“I had to completely reinvent myself.” Jan

You don’t always get to choose a new path.

Sometimes life places you on one.

And you find your way through it.

Rick was her love.

The kind that doesn’t just come and go

but becomes part of who you are.

She didn’t start writing because she always wanted to.

She started because there was a story that needed to be told.

Not just hers, but Rick’s too.

So she did something brave.

She went back and learned how to write.

Took classes.

Figured out how to shape something that felt almost impossible to put into words.

Rick made this guitar in prison.


It didn’t happen all at once.

Life was still moving.

And in the middle of all of that,

she kept coming back to the story.

Learning how to stay with it.

By the time she began writing, her daughters were grown and gone from home.

Both were married.

She spent time caring for her grandchildren,

those early years filled with family, love, and showing up where she was needed most.

And in between those moments,

she went back to school and took creative writing classes.

Then she began writing the story.

It took four books to tell their story.

Four.

Because some lives don’t fit neatly into one telling.

It wasn't something she figured out overnight.

So, she learned.

Not just how to write,

but how to take something this personal and layered

and turn it into something others could step into and feel.

And somewhere in the middle of all of that, writing stopped being something she was trying to learn.

It became part of how she carried him.

Part of how she kept going.


She's not done!

Her writing doesn’t stay in one place.

She moves between fiction and historical fiction, telling real stories through imagined characters and giving herself the space to say what needs to be said.

There’s poetry, too.

Short pieces.

Her Monday musings.

She’s part of a writing community that continues to challenge and support her, and somewhere along the way, even her 14-year-old granddaughter’s poetry found its way into her most recent book.

The stories keep evolving.

She’s already started another one, and if history is any indication, it will take the time it needs.

Usually about nine months.


The detail is exquisite.

"His hands were never still."

He even had access to a kiln in prison.

No words to describe this fantastic lamp.

She’s surrounded by him.

Not in a way that feels heavy, just present.

The artwork on the walls.

The pottery.

The lamps.

Pieces carved from wood.

→ TASKS
[a] Copy from "but how to take" up to and including "She's not done!" in the profile of Jan, word for word.
[b] Please shorten the paragraph of the profile of Jan that begins "She’s part of a writing community" while keeping its main facts.
[c] Decide whether each statement agrees with the profile of Jan, answering yes or no and quoting the words that settle it: (i) Telling their story took four books. (ii) She started writing because she had always wanted to. (iii) Her daughters still lived at home when she began writing.

→ DATA RECORDS
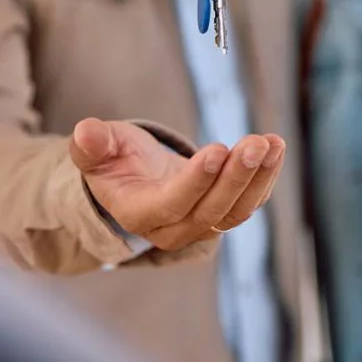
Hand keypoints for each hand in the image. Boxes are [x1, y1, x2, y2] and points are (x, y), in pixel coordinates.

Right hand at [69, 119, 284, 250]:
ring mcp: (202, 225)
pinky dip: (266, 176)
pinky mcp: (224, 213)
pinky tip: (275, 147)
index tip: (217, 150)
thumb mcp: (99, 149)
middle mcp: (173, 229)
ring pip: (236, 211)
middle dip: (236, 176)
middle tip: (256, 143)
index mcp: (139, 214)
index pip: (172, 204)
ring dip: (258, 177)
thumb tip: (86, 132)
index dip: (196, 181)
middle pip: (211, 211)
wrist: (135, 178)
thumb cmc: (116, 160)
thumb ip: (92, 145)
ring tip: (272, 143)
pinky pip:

--

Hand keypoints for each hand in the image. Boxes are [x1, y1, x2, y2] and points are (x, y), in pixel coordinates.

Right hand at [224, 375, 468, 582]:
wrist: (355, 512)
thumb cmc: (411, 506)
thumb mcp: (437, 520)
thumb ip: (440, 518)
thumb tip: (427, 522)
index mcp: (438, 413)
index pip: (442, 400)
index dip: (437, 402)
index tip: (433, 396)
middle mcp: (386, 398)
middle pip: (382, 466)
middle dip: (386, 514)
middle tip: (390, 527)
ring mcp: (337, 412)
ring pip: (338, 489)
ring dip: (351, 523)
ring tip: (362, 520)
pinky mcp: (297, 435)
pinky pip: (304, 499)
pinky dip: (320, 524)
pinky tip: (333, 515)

...

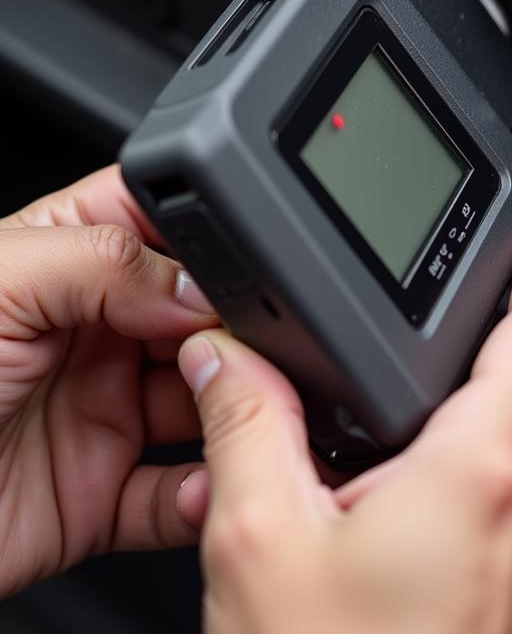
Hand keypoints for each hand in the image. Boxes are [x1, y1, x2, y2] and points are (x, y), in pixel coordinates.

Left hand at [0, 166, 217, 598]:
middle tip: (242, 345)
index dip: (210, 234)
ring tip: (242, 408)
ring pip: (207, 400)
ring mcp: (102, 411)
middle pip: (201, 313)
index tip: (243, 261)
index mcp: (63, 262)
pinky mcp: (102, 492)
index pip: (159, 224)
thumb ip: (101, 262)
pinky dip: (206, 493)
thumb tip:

→ SOLUTIONS IN ORDER
[a]
but how to take something this personal and layered

and turn it into something others could step into and feel.

And somewhere in the middle of all of that, writing stopped being something she was trying to learn.

It became part of how she carried him.

Part of how she kept going.


She's not done!

[b] She belongs to a writing community that challenges and supports her, and her 14-year-old granddaughter's poetry appears in her most recent book.

[c]
(i) Yes: "It took four books to tell their story."
(ii) No: "She didn’t start writing because she always wanted to."
(iii) No: "By the time she began writing, her daughters were grown and gone from home."